In the law-practice post below, identify every skill that Howrey's performance-based model will examine in addition to hours.

Document segment —
## begin

Perhaps the most radical move is from Howrey which is trying to implement a pure performance-based model. In addition to hours, the factors to be examined will include “writing, deposition, trial practice, and client presentation skills.” Although a partner is supposed supervise associates and make sure they have opportunities for such experiences, this model seems likely to run into the problems of that the reduced billable strategies seek to address. Partners simply become too busy to oversee such programs. Another problem is that this group will come from a system where lack of training (or training by fire) was the norm so a reference to how or why they should focus on such duties could be missing. One more question is what happens when an associate is paired with a poor match? Like assigned advisors in school, those situations can be awful. The mentor may be bad at the mentoring or may not want to do it. The two participants may just not have personalities that work well together.

In any event, for those of you interviewing as students or employers it may be that the legal profession is experiencing a change. Insofar as a new law-school graduate can find a position that offers more chances to learn and experience the complexities of the practice of law with less pay, take that job. You will probably be happier. You may even work more just because you like the work. And you will gain skills if not wisdom that will open career opportunities both within and outside the firm where you began.


 October 23, 2007 at 5:53 pm   Posted in: Law Practice   Print This Post Print This Post

Responses (4)

  1. Adam - October 23, 2007 at 7:39 pm

    As an associate at a law firm, I’m quite interested to see how the firm will evaluate “writing, deposition, trial practice, and client presentation skills.”

    There’s obviously no objective measure of those skills; what one partner sees to be great oral presentation skills may be a failure in the eyes of another. I’m also skeptical of the firm’s ability to usefully “grade” written material. At least in my practice, written briefs are a collaborative effort, with multiple people making contributions even before the first truly complete “draft” is finished.

## end

Source data:
## begin

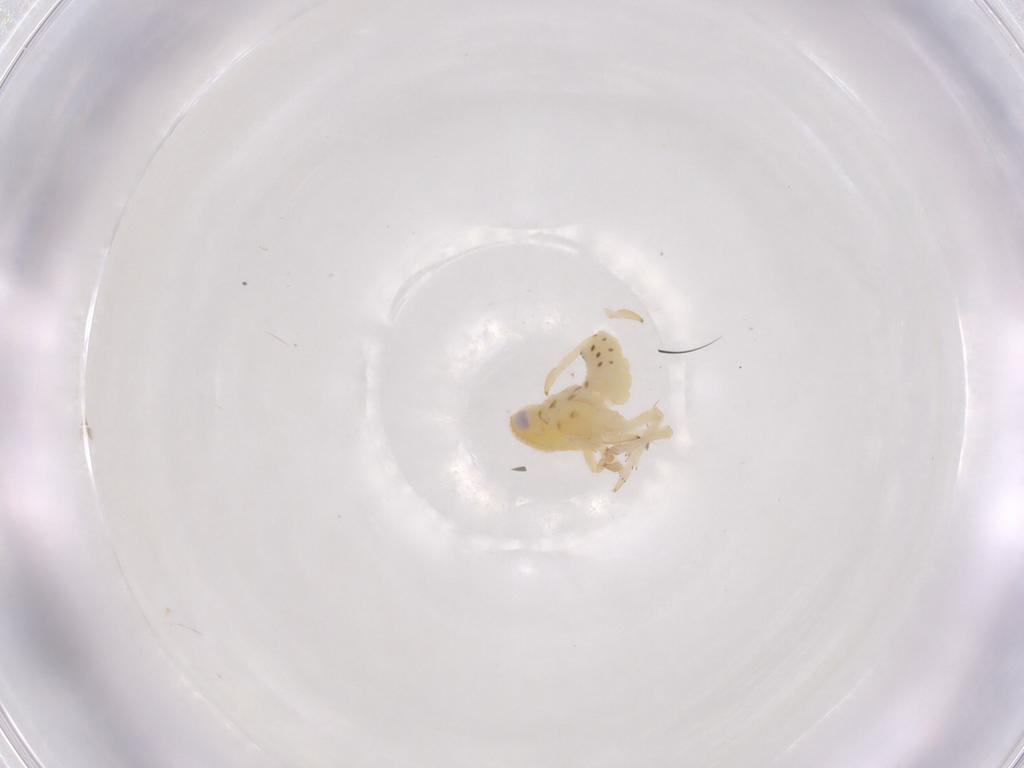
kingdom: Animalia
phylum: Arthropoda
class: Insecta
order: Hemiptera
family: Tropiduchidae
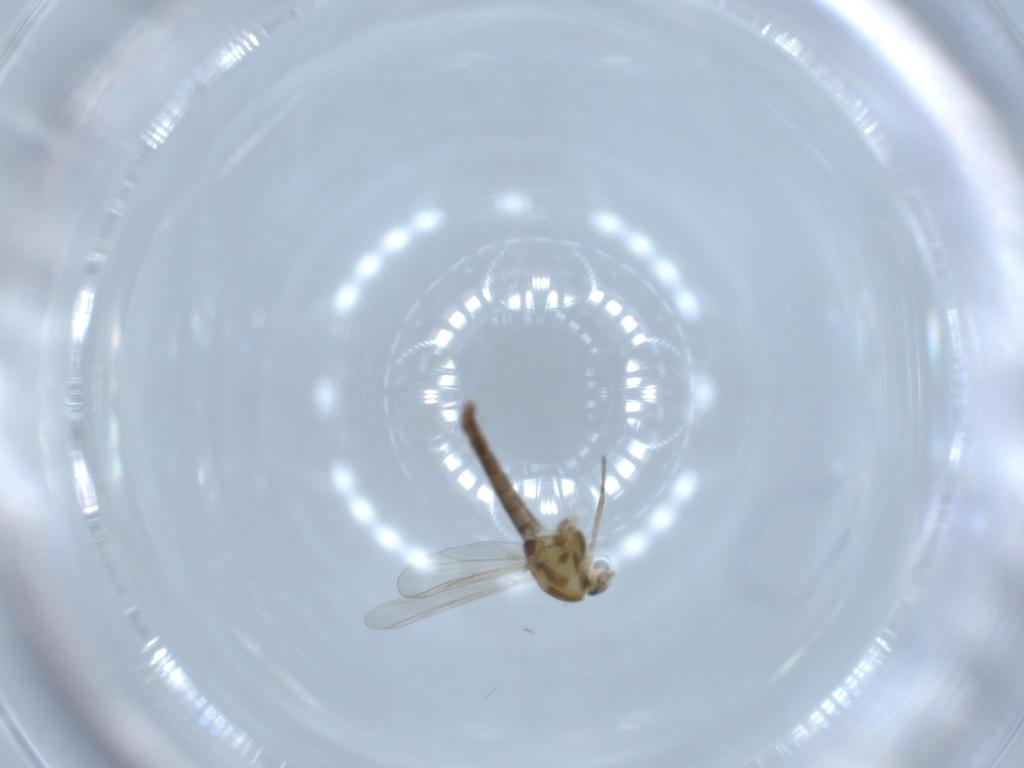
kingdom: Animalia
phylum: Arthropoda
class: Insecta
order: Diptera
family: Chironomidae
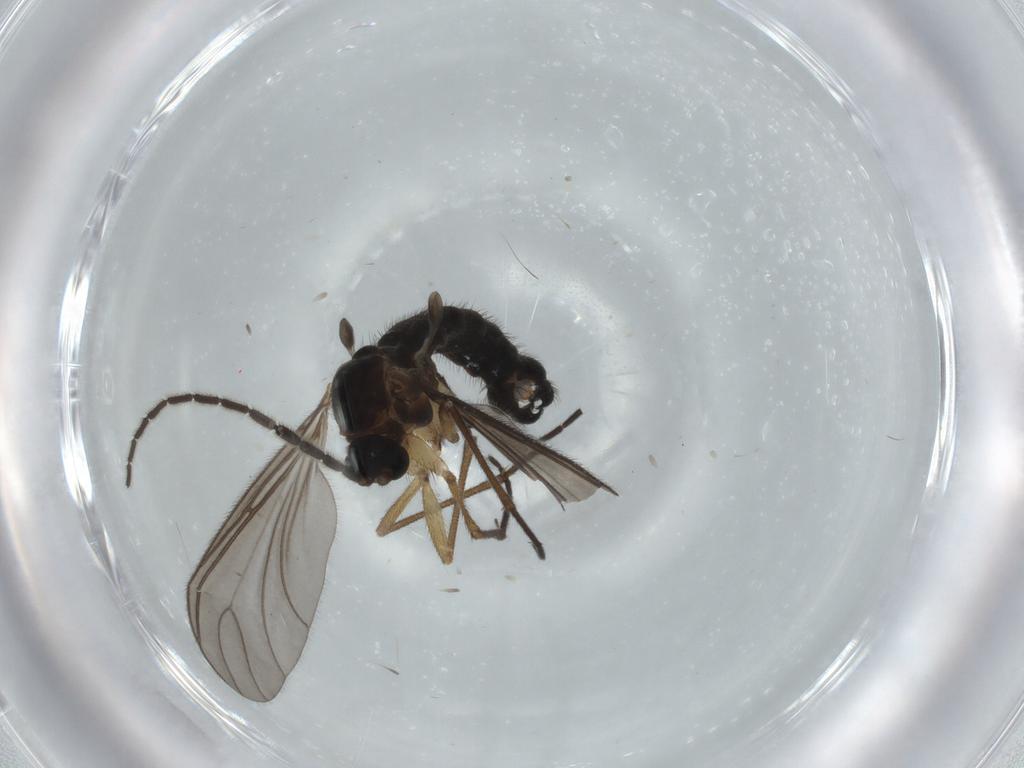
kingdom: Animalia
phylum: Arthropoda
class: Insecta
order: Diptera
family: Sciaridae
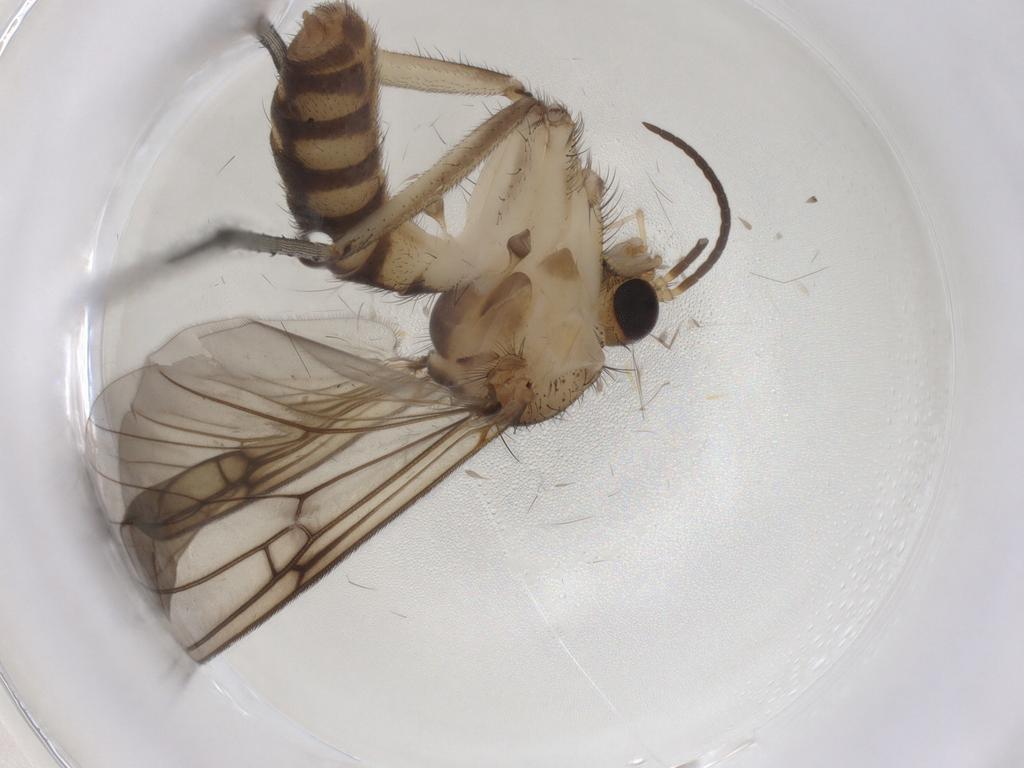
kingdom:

## end
## begin

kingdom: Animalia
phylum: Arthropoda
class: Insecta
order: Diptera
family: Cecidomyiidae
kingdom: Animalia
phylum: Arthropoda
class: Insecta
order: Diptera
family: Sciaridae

## end

Reply —
Writing, deposition, trial practice, and client presentation skills.